What source code and what machine code is actually being executed on some particular substrate is an empirical fact about the world, so in general, an AI (or a human) might learn it the way we learn any other fact - by making inferences from observations of the world.
For example, maybe you hook up a debugger or a waveform reader to the AI's CPU to get a memory dump, reverse engineer the running code from the memory dump, and then prove some properties you care about follow inevitably from running the code you reverse engineered.
In general though, this is a pretty hard, unsolved problem - you probably run into a bunch of issues related to embedded agency pretty quickly.
To get an intuition for why these problems might be possible to solve, consider the tools that humans who want to cooperate or verify each other's decision processes might use in more restricted circumstances.
For example, maybe two governments which distrust each other conduct a hostage exchange by meeting in a neutral country, and bring lots of guns and other hostages they intend not to exchange that day. Each government publicly declares that if the hostage exchange doesn't go well, they'll shoot a bunch of the extra hostages.
Or, suppose two humans are in a True Prisoner's Dilemma with each other, in a world where fMRI technology has advanced to the point where we can read off semantically meaningful inner thoughts from a scan in real-time. Both players agree to undergo such a scan and make the scan results available to their opponent, while making their decision. This might not allow them to prove that their opponent will cooperate iff they cooperate, but it will still probably make it a lot easier for them to robustly cooperate, for valid decision theoretic reasons, rather than for reasons of honor or a spirit of friendliness.
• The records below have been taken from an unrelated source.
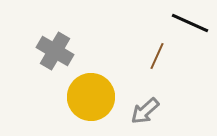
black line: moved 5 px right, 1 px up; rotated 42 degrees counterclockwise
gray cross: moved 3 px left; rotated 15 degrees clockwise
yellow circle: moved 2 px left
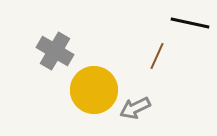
black line: rotated 12 degrees counterclockwise
yellow circle: moved 3 px right, 7 px up
gray arrow: moved 10 px left, 3 px up; rotated 16 degrees clockwise
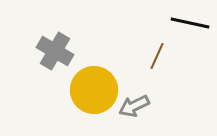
gray arrow: moved 1 px left, 2 px up
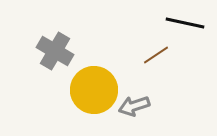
black line: moved 5 px left
brown line: moved 1 px left, 1 px up; rotated 32 degrees clockwise
gray arrow: rotated 8 degrees clockwise
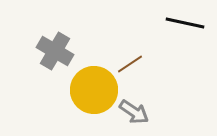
brown line: moved 26 px left, 9 px down
gray arrow: moved 6 px down; rotated 128 degrees counterclockwise
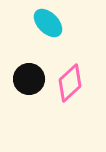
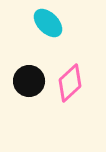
black circle: moved 2 px down
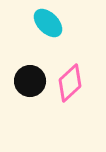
black circle: moved 1 px right
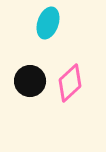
cyan ellipse: rotated 64 degrees clockwise
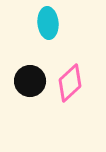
cyan ellipse: rotated 24 degrees counterclockwise
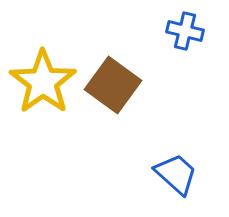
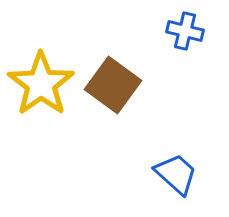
yellow star: moved 2 px left, 2 px down
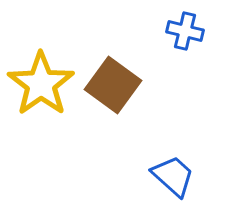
blue trapezoid: moved 3 px left, 2 px down
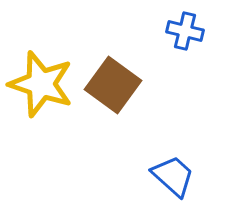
yellow star: rotated 18 degrees counterclockwise
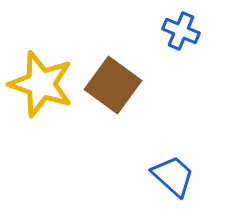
blue cross: moved 4 px left; rotated 9 degrees clockwise
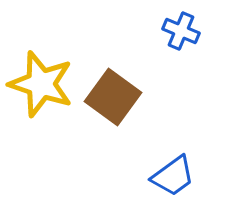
brown square: moved 12 px down
blue trapezoid: rotated 102 degrees clockwise
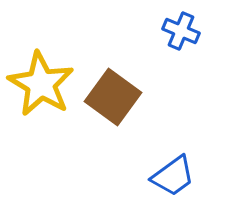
yellow star: rotated 12 degrees clockwise
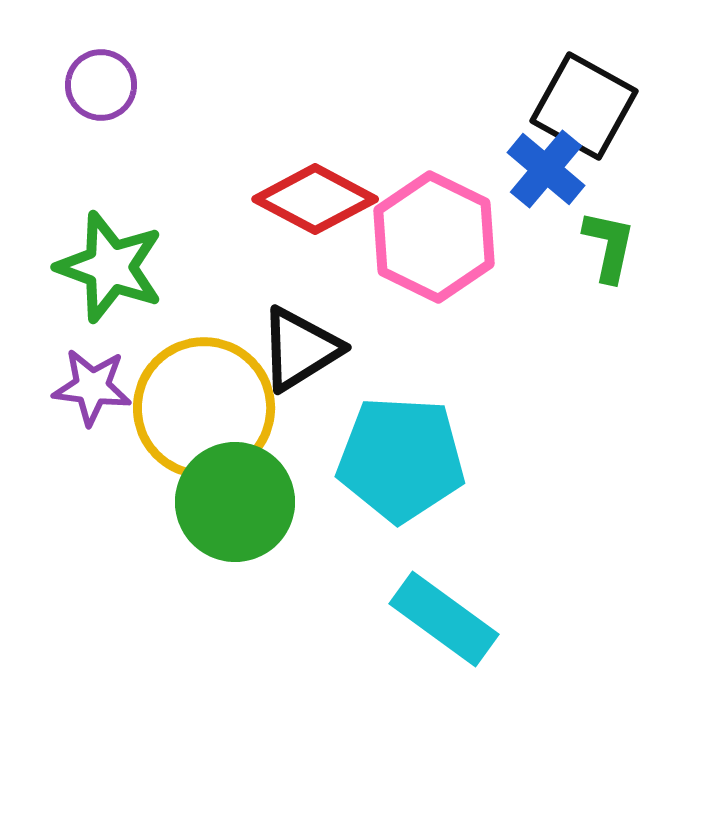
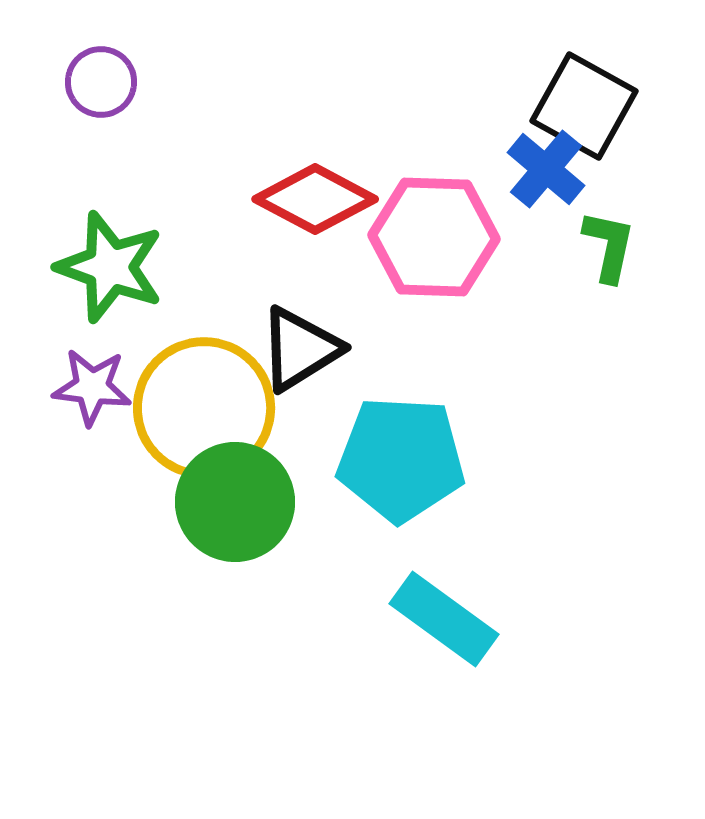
purple circle: moved 3 px up
pink hexagon: rotated 24 degrees counterclockwise
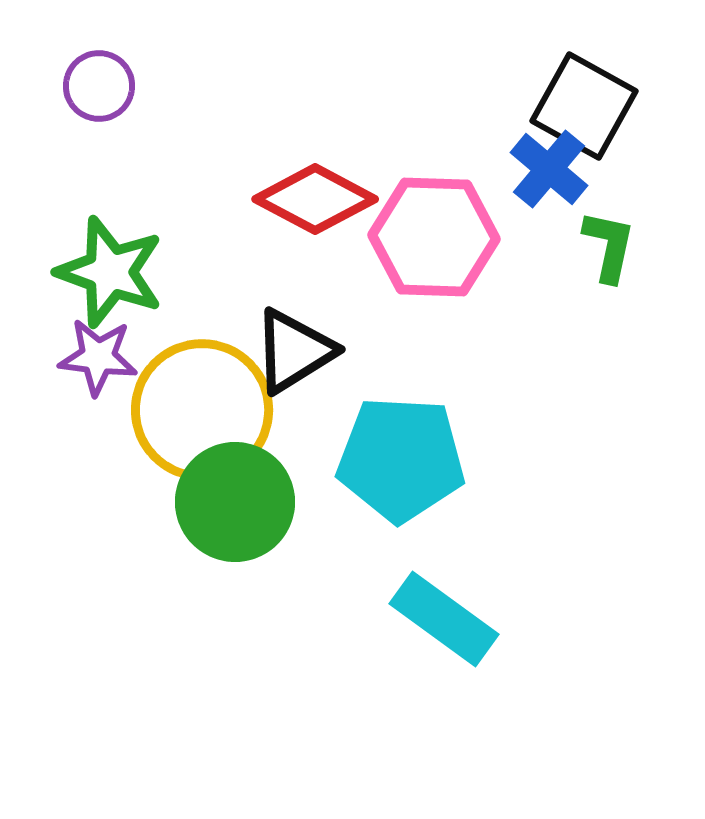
purple circle: moved 2 px left, 4 px down
blue cross: moved 3 px right
green star: moved 5 px down
black triangle: moved 6 px left, 2 px down
purple star: moved 6 px right, 30 px up
yellow circle: moved 2 px left, 2 px down
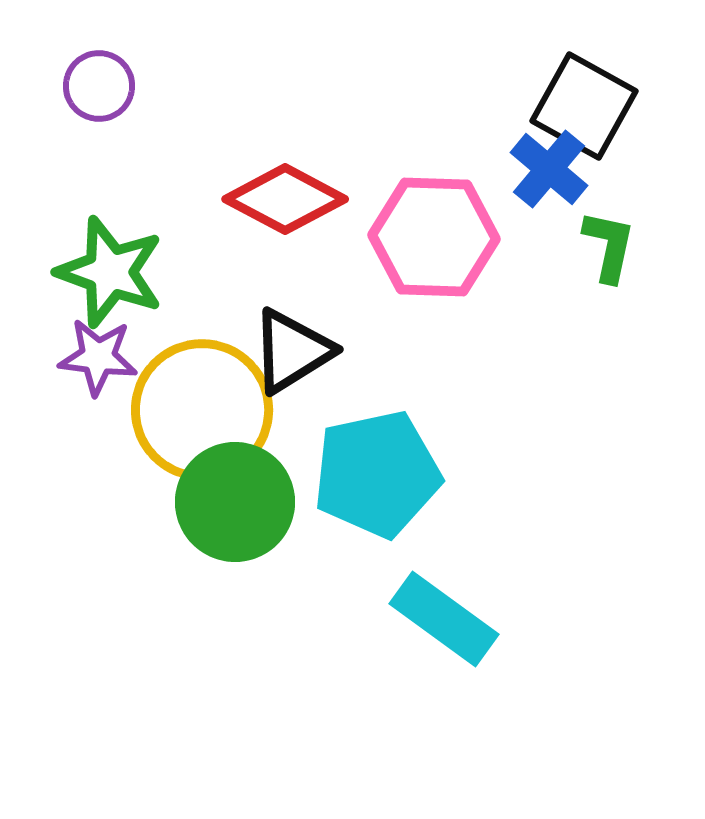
red diamond: moved 30 px left
black triangle: moved 2 px left
cyan pentagon: moved 24 px left, 15 px down; rotated 15 degrees counterclockwise
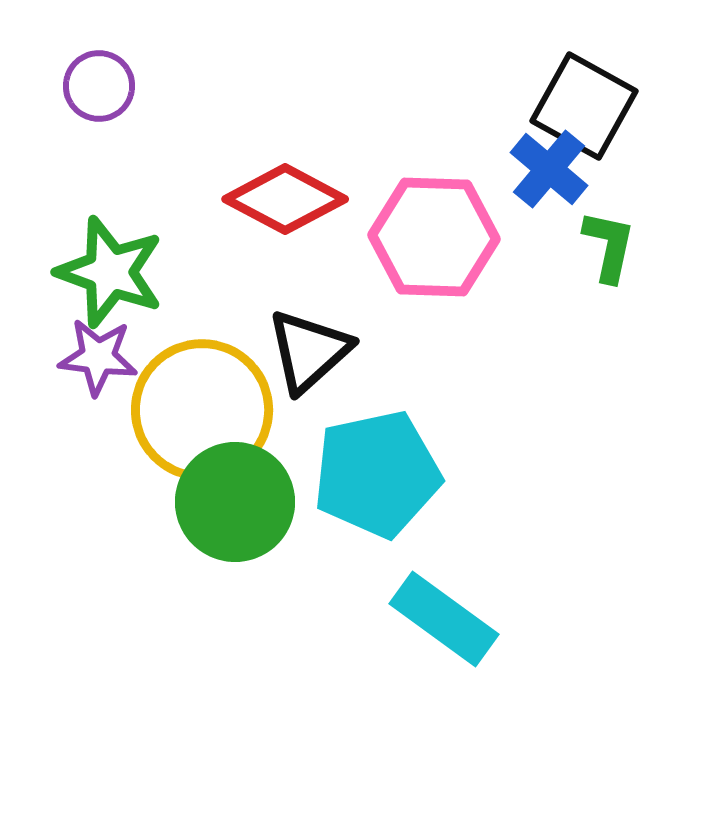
black triangle: moved 17 px right; rotated 10 degrees counterclockwise
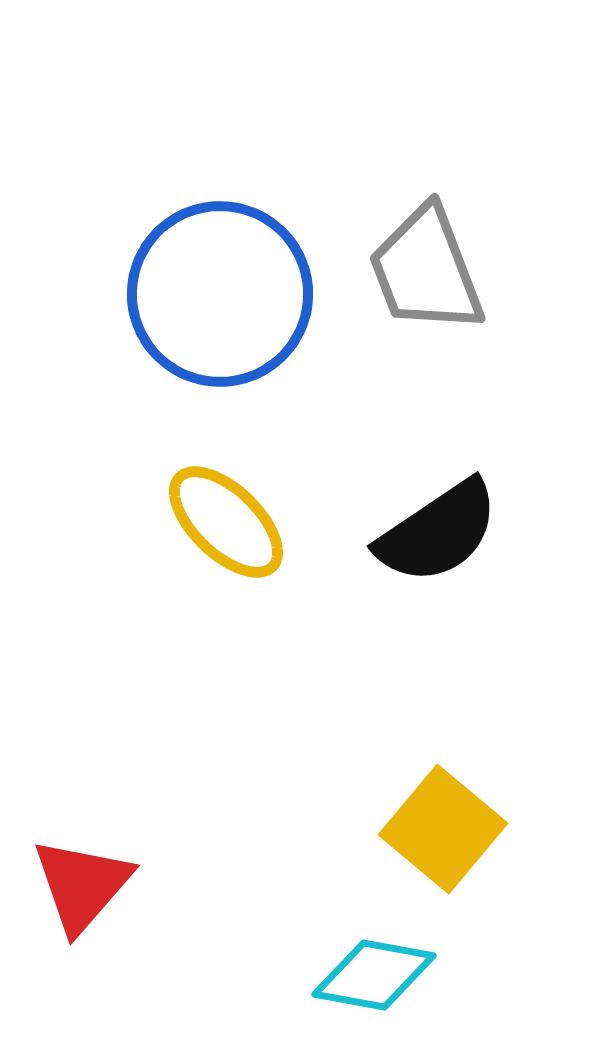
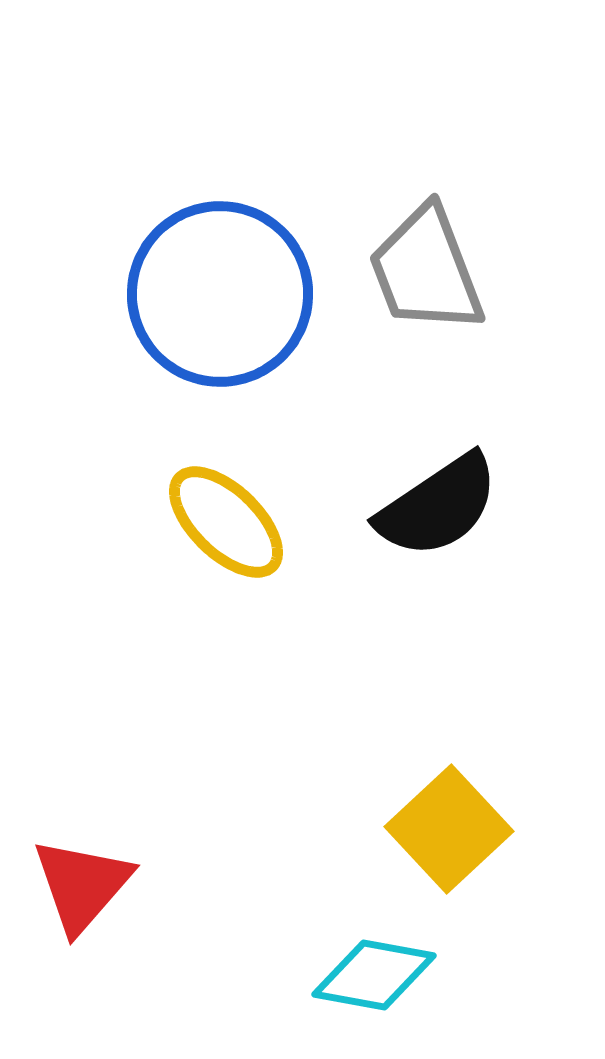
black semicircle: moved 26 px up
yellow square: moved 6 px right; rotated 7 degrees clockwise
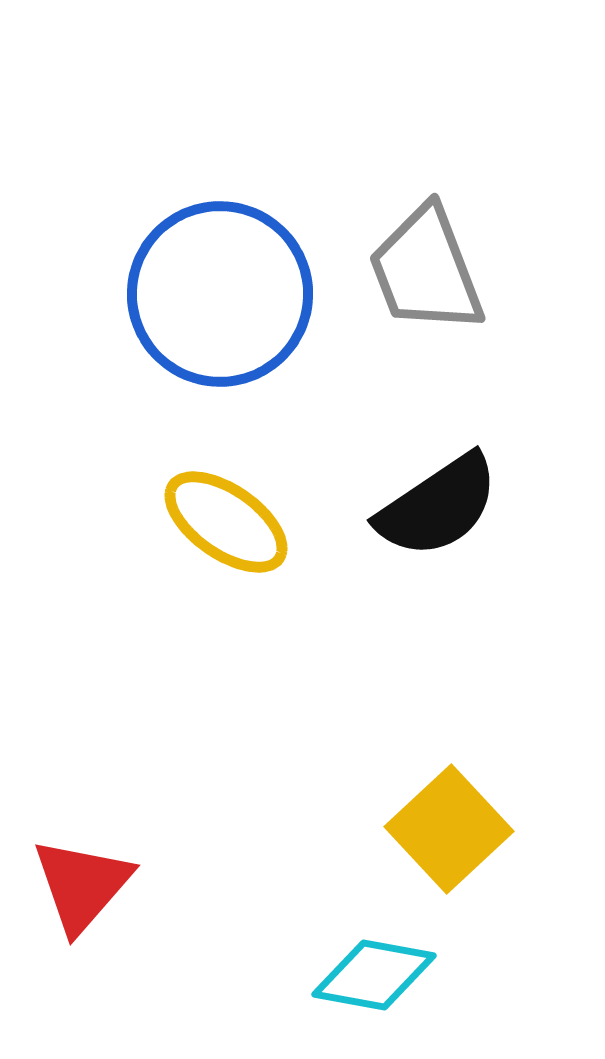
yellow ellipse: rotated 9 degrees counterclockwise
It is much easier to agree on a technology than on goals. Technology can serve many purposes, you just have to avoid technologies that have too one-sided uses - which is probably the risk you mean. But as long as cooperation overall is favored by the parties, I think it is likely that the agents can agree on technology.
Oh, they can. They just don't trust that the other party will uphold their part of the bargain in their part of the lightcone. That you can only achieve with an agent that embodies the negotiated mix of both agents' goals/values.
Note that humans and human organizations build such agents, so there is precedent. We don't call them that, but I think it is close: States often set up organizations such as the United Nations that get resources and are closely monitored by the founding countries, and that serves the joint purpose of the founding states.
In the small, when two people set up a legal entity, such as a society, and write the memorandum of association, they also create a separate entity that executes to some degree independently.